Pillars of Federalism – A Proposed Whistleblower Law

by Crispin Fernandez, MD

Whistleblowers also protested against the pork barrel system | Photo by James Sarmiento via Wikimedia Commons

Part 7 of 10

Pending versions of a proposed Whistleblower Law in the Philippine Senate, S.B. 3533, and House Bill 5715, passed on the third reading, are emblematic of inutile legislation that aims to pay lip service to fight graft and corruption in the Philippines.

With 234 affirmative votes, the House passed House Bill 5715, to be known as the “Whistleblower Protection, Security and Benefit Act of 2011,” which aims to promote good governance and safeguard the national interest through the prosecution of corrupt and erring public officials and employees, not by incentivizing whistleblowers, but by providing ‘protection’ for whistleblowers. Violating said Act imposes laughable penalties on individuals seeking reprisal or otherwise discrediting whistleblowers.

Senate Bill 3533, on the other hand, would limit rewards to whistleblowers to P5M or 10% of the recovered assets. The Senate bill also seeks to deter harassment and reprisals against whistleblowers.

As discussed under another pillar of Federalism – Plunder Law, these pending legislations fall far short of what is required to address the magnitude of graft and corruption in government fully. Any pecuniary survey of everyday Filipinos will reveal that corruption impacts at least 50% of the national budget, from overpricing to ghost employees to forgone tax collection. For context, the national budget is P5.26 Trillion with a ‘T.’ Around $300B, a full 30% of which is from a 30% structural deficit, meaning around P1.5 Trillion to be financed by debt. Philippine debt is now over $200B, with a 70%-30% local and foreign debt mix. Philippine banks are somewhat profitable due to loans to the national government. The Bangko Sentral is only too happy to keep printing money.

Currently, the impressive Philippine GDP growth is primarily driven by the debt used to pay for unprecedented spending on infrastructure. Admittedly, the government can do worse than spend all the borrowing elsewhere on infrastructure. It is hard to counter-argue that, at a macro level, the infrastructure built today will support economic growth in the future. This is a generally accepted economic concept. Whether the economic benefits ultimately benefit the marginalized sector, those surviving on conditional cash transfers, the underemployed and the unemployed, or worse, the unemployable, who do not eat three meals a day, will remain the biggest question for economic managers for decades to come.

PROVIDED MATERIAL:
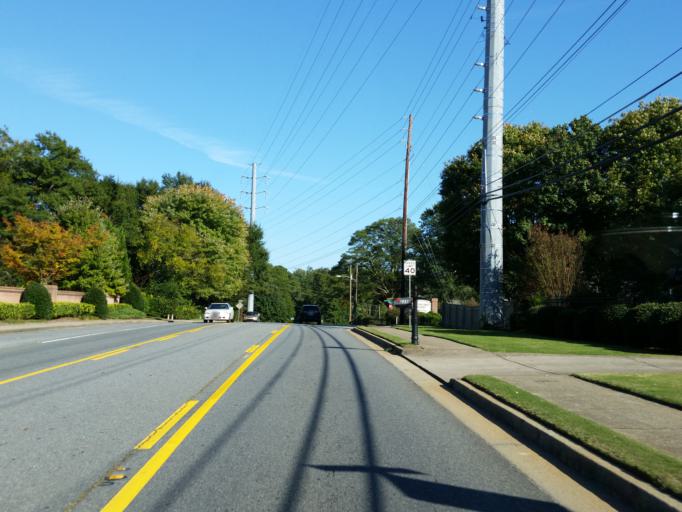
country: US
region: Georgia
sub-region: Cobb County
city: Marietta
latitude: 34.0159
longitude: -84.4860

TASKS TO COMPLETE:
**1)** Answer these from the text on the proposed whistleblower law:
(a) How many affirmative votes did House Bill 5715 get in the House?
(b) What limit would Senate Bill 3533 put on rewards to whistleblowers?
(c) According to the text, what primarily drives the current Philippine GDP growth?
**2)** From the text on the proposed whistleblower law, return the part that opens with the words containing "As discussed under" and closes with "keep printing money.".
**3)** Using the text on the proposed whistleblower law, tell whether each statement agrees with it. Answer yes or no, and quote the deciding words.
(a) House Bill 5715 seeks to fight corruption by incentivizing whistleblowers.
(b) The national budget is P5.26 Trillion.
(c) Philippine debt is now over $200B.

RESPONSES:
**1)**
(a) 234 affirmative votes.
(b) P5M or 10% of the recovered assets.
(c) The debt used to pay for unprecedented spending on infrastructure.

**2)**
As discussed under another pillar of Federalism – Plunder Law, these pending legislations fall far short of what is required to address the magnitude of graft and corruption in government fully. Any pecuniary survey of everyday Filipinos will reveal that corruption impacts at least 50% of the national budget, from overpricing to ghost employees to forgone tax collection. For context, the national budget is P5.26 Trillion with a ‘T.’ Around $300B, a full 30% of which is from a 30% structural deficit, meaning around P1.5 Trillion to be financed by debt. Philippine debt is now over $200B, with a 70%-30% local and foreign debt mix. Philippine banks are somewhat profitable due to loans to the national government. The Bangko Sentral is only too happy to keep printing money.

**3)**
(a) No: "not by incentivizing whistleblowers, but by providing ‘protection’ for whistleblowers"
(b) Yes: "the national budget is P5.26 Trillion with a ‘T.’"
(c) Yes: "Philippine debt is now over $200B"